The gender wage gap doesn’t just apply to those working in show business. The BBC reveal reflects what happens in our culture on a day-to-day basis. Women’s rights and equality society, Fawcett have reported that ‘The current overall gap for full time workers is 13.9% ‘. Fawcett take note that this figure doesn’t include those women who are in part-time work due to care responsibilities. Part time work results in receiving a lesser average wage. Many jobs don’t even offer a part time work option, which makes things awkward for those with children. Why should women who unfortunately are still the primary caretakers in society, be put in this difficult position because of their gender?
Source - shsthepapercut
So, lets discuss gender discrimination and what steps we can take to become an equal society. Whilst it is fair to say we are all part of the problem, we are also all part of the solution. Men and women need to work together to solve gender discrimination. TIME magazine journalist, Julianne Smith’s recent article discusses the benefits of having a women lead and why men need to help them achieve this. Women should live in a world where we feel confident enough to work towards ambitious careers and goals and are then rewarded fairly.
Great progress has been made since the days where we couldn’t sue for sexual harassment in the work place or face difficulty when applying for a credit card. We must be pro-active in teaching our female friends, co-workers and children to ask for better pay and become strong negotiators. Too often, women settle for a lower wage than men in pressured interview environments. Why are we made to feel as though we deserve less? Companies should be dedicated to welcoming employees, regardless of gender, to the workplace and salaries should be monitored to ensure gender equality. If it wasn’t difficult enough to ask for a pay rise, more often than not, your boss is a man.

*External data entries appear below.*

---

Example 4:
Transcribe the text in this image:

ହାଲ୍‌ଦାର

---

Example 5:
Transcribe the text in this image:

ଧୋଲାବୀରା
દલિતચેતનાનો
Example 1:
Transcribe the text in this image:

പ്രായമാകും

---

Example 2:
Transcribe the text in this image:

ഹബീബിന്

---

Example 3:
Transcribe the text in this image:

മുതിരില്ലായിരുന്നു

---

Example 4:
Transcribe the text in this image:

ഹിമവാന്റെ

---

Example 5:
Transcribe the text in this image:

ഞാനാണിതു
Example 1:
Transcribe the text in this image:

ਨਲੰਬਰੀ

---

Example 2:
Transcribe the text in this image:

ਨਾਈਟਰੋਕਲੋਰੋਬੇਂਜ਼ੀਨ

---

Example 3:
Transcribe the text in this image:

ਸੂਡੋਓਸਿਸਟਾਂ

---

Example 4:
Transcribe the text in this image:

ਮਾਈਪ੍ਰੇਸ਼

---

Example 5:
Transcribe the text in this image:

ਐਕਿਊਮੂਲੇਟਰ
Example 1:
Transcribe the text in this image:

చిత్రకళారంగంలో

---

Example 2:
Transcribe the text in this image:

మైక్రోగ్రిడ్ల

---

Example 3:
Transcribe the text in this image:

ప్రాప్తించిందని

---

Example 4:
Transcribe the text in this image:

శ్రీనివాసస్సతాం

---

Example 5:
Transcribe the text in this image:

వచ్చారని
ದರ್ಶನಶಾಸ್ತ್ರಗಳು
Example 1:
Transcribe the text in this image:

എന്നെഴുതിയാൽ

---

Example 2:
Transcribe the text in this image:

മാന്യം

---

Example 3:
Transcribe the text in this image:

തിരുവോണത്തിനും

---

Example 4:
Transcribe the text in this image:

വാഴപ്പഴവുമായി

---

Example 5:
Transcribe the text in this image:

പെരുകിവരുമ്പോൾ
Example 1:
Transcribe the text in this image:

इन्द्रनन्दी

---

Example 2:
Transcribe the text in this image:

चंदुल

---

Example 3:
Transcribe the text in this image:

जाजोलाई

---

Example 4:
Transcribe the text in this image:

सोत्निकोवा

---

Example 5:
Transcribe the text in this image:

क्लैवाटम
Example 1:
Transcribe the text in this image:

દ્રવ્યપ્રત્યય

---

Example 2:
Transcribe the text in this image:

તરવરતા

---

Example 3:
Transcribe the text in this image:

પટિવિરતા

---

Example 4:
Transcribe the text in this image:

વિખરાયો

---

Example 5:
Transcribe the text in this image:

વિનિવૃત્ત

Job search expert for The Balance and CEO of Career tool belt, Alison Doyle, has written an article discussing the difficulty that women experience when approaching the idea of discussing salary with an employer and has come up with a few brilliant strategies to ease the pressure and boost your confidence when discussing pay. Follow these essential tips and support this movement. Does equal work not deserve equal pay?